Here’s what that means for a graph that I have run many times: the inverted YoY change in mortgage rates (blue) vs. the YoY% change in single family permits (red, divided by 10 for scale). I’ve also added 0.75% to the inverted YoY number for mortgage rates to account for the positive effect demographics have had on the comparison over the last six years. Remember that permits tend to follow mortgage rates by about 6 months:
In short, even giving the housing market credit for a demographic boost, we are probably going to see the YoY change in building permits for single family houses go to roughly zero. Since (not shown) permits surged between last October and this March, the comparisons will be quite difficult.

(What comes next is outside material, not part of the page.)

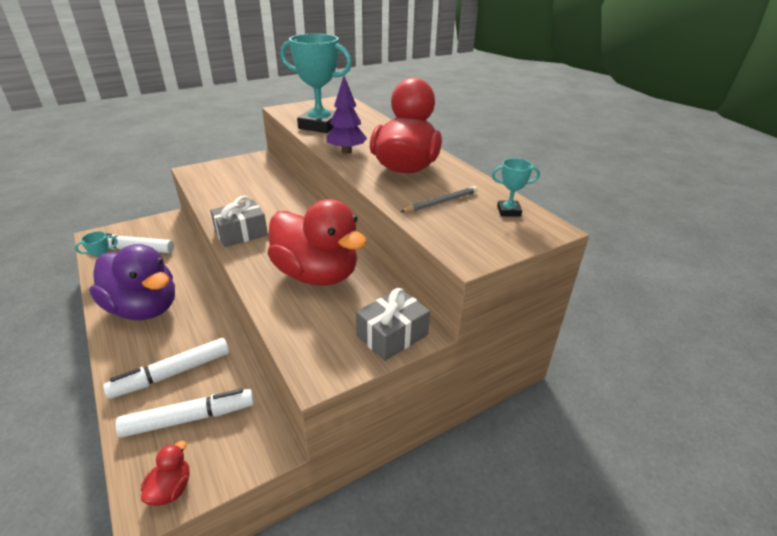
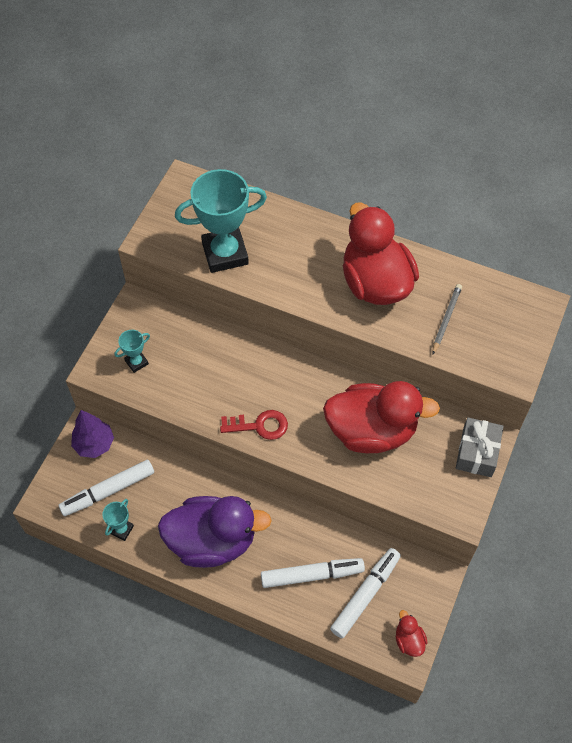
camera: 35 degrees left, 25 degrees up
white marker [103,338,229,399] -> white marker turned 120 degrees counterclockwise [261,558,365,588]
grey gift [210,196,268,247] -> red key [220,410,288,440]
purple tree [327,76,367,154] -> purple tree moved to [71,410,114,458]
turquoise trophy [492,158,540,217] -> turquoise trophy moved to [114,330,150,373]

Another housing comparison that is going to get much more challenging starting next week is purchase mortgage applications. Here’s a close-up on those over the last five years from Ed Yardeni’s blog:
For most of the last two months, purchase mortgage applications have been compared with some of the weakest numbers in all of 2017. Beginning with the report next Wednesday morning, for the remainder of the year, almost all of the comparisons except for a couple of weeks will be against index values of 240 or higher (this past week they were reported at 239). And the latest surge in mortgage rates hasn’t really shown up in these yet.
The bottom line is that housing is facing probably the most difficult set of circumstances in that market since prices bottomed in 2012. And the acid test begins next Wednesday.